From <https://en.wikipedia.org/wiki/Data_vault_modeling>

Ontology

Simple data vault model with two hubs (blue), one link (green) and four satellites (yellow):

NOTE: PK in the image above are SK.

As you can see on the HUBs, the blue ones, they hold a PK, BK and Load_Date, so take hub_employee for instance. Notice that the Satellites Contact and Details both have the same first 3 columns: pk, load_date, record_source.

  1. PK is the key of the employee
  2. Load_date is when that particular row was inserted
  3. Record_source states where that data from that satellite is coming from

That way, every time you have new data for employees you can simply create a new satellite table and relate it to the hub using the PK between those tables.

HUBS

  • Hubs contain a list of unique business keys with low propensity to change.
  • Hubs also contain a surrogate key for each Hub item and metadata describing the origin of the business key.
  • Descriptive attributes for the information on the Hubs are stored in Satellite tables.
  • Hubs cannot have duplicate data (BKs must be unique in a hub).
  • Hubs should have at least one satellite.

Hubs contains at least:

  1. A surrogate key, used to connect the other structures to this table
  2. A business key, this key can consist of multiple fields, like an unique identifier.

▶ **Available data**:
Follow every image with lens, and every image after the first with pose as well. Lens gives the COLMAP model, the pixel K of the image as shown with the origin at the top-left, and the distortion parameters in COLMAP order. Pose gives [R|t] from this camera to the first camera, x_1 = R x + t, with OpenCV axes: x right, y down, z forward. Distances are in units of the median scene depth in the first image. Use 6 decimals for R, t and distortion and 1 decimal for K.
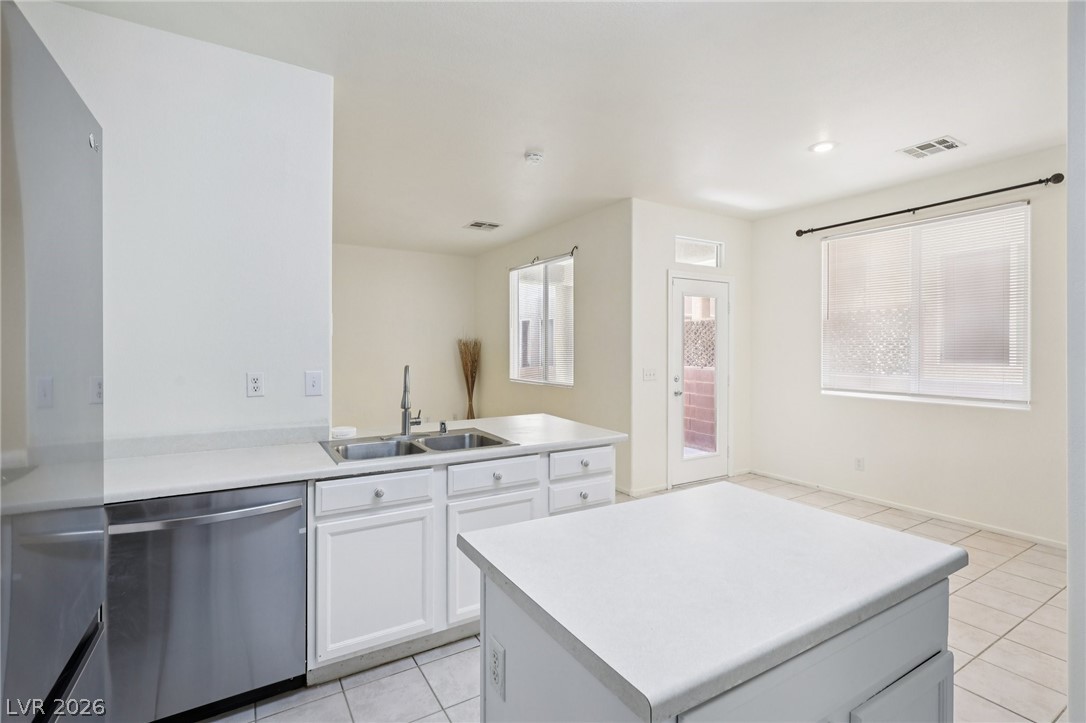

▶ **Assigned task A**:
Repeat the data vault text from "NOTE: PK in" to "the business key." word for word.
▶ **Assigned task B**:
Decide whether each statement agrees with the data vault text, answering yes or no and quoting the words of the text that settle it: (i) A hub may hold duplicate business keys. (ii) Descriptive attributes for the information on the hubs are kept in satellite tables. (iii) A business key in a hub can be made up of more than one field.

▶ **Written reply A**:
NOTE: PK in the image above are SK.

As you can see on the HUBs, the blue ones, they hold a PK, BK and Load_Date, so take hub_employee for instance. Notice that the Satellites Contact and Details both have the same first 3 columns: pk, load_date, record_source.

  1. PK is the key of the employee
  2. Load_date is when that particular row was inserted
  3. Record_source states where that data from that satellite is coming from

That way, every time you have new data for employees you can simply create a new satellite table and relate it to the hub using the PK between those tables.

HUBS

  • Hubs contain a list of unique business keys with low propensity to change.
  • Hubs also contain a surrogate key for each Hub item and metadata describing the origin of the business key.

▶ **Written reply B**:
(i) No: "Hubs cannot have duplicate data (BKs must be unique in a hub)."
(ii) Yes: "Descriptive attributes for the information on the Hubs are stored in Satellite tables."
(iii) Yes: "A business key, this key can consist of multiple fields"